Saying that "appropriately" skilled workforce is one of the biggest impediments for growth of MSME sector and competitiveness, he said that skill development capacity needs to be scaled up and traditional skill delivery models and approaches need to be overhauled and aligned with requirements of unorganised workforce as well as MSME employers.

"Skill development initiatives need to be integrated with secondary and intermediate level education. This will address the challenge of low education levels and also provide school dropouts with employability skills," the minister said adding that the government will take forward the implementation of the National Skill Qualification Framework.

Saying that manufacturing is not perceived as an attractive sector for employment by youth especially those with a class 10 and above education level, the Minister said that within manufacturing, the MSME segment is least preferred due to largely unorganised form of employment and stressful working conditions.

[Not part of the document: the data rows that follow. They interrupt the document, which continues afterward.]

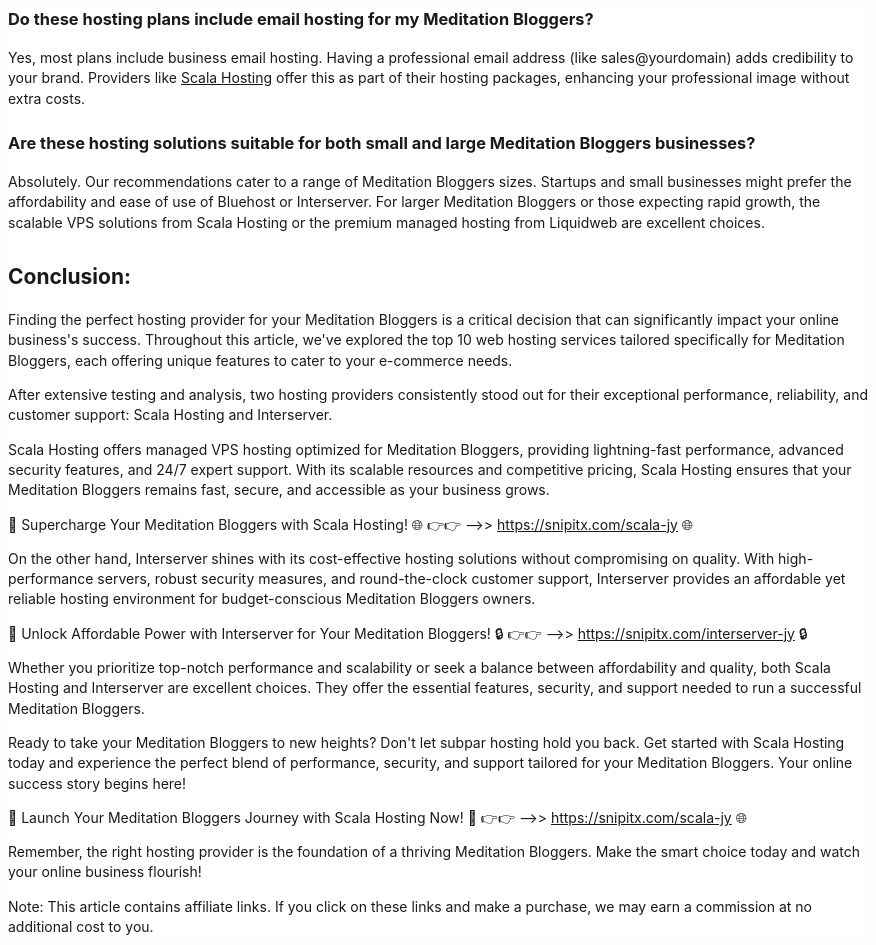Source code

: ### Do these hosting plans include email hosting for my Meditation Bloggers? 
Yes, most plans include business email hosting. Having a professional email address (like sales@yourdomain) adds credibility to your brand. Providers like [Scala Hosting](https://snipitx.com/scala-jy) offer this as part of their hosting packages, enhancing your professional image without extra costs.

### Are these hosting solutions suitable for both small and large Meditation Bloggers businesses? 
Absolutely. Our recommendations cater to a range of Meditation Bloggers sizes. Startups and small businesses might prefer the affordability and ease of use of Bluehost or Interserver. For larger Meditation Bloggers or those expecting rapid growth, the scalable VPS solutions from Scala Hosting or the premium managed hosting from Liquidweb are excellent choices.

## Conclusion:

Finding the perfect hosting provider for your Meditation Bloggers is a critical decision that can significantly impact your online business's success. Throughout this article, we've explored the top 10 web hosting services tailored specifically for Meditation Bloggers, each offering unique features to cater to your e-commerce needs.

After extensive testing and analysis, two hosting providers consistently stood out for their exceptional performance, reliability, and customer support: Scala Hosting and Interserver.

Scala Hosting offers managed VPS hosting optimized for Meditation Bloggers, providing lightning-fast performance, advanced security features, and 24/7 expert support. With its scalable resources and competitive pricing, Scala Hosting ensures that your Meditation Bloggers remains fast, secure, and accessible as your business grows.

🚀 Supercharge Your Meditation Bloggers with Scala Hosting! 🌐
👉👉 -->> https://snipitx.com/scala-jy 🌐

On the other hand, Interserver shines with its cost-effective hosting solutions without compromising on quality. With high-performance servers, robust security measures, and round-the-clock customer support, Interserver provides an affordable yet reliable hosting environment for budget-conscious Meditation Bloggers owners.

💸 Unlock Affordable Power with Interserver for Your Meditation Bloggers! 🔒
👉👉 -->> https://snipitx.com/interserver-jy 🔒

Whether you prioritize top-notch performance and scalability or seek a balance between affordability and quality, both Scala Hosting and Interserver are excellent choices. They offer the essential features, security, and support needed to run a successful Meditation Bloggers.

Ready to take your Meditation Bloggers to new heights? Don't let subpar hosting hold you back. Get started with Scala Hosting today and experience the perfect blend of performance, security, and support tailored for your Meditation Bloggers. Your online success story begins here!

🚀 Launch Your Meditation Bloggers Journey with Scala Hosting Now! 🌟
👉👉 -->> https://snipitx.com/scala-jy 🌐

Remember, the right hosting provider is the foundation of a thriving Meditation Bloggers. Make the smart choice today and watch your online business flourish!

Note: This article contains affiliate links. If you click on these links and make a purchase, we may earn a commission at no additional cost to you.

"Industry has to change this perception if it would like young persons to join your companies and stay with you. The profile of the MSME workforce - high proportion of unorganised and informal employment, low education levels, irregular working hours, socially disadvantaged background - results in high entry barriers for the workforce to access formal skill development institutions," he said.

He said that MSME employers are reluctant to invest in skill building as skilled workers will demand wage premiums while another reason for reluctance towards skill development among MSME employers is the fear of poaching of skilled employees by local competitors.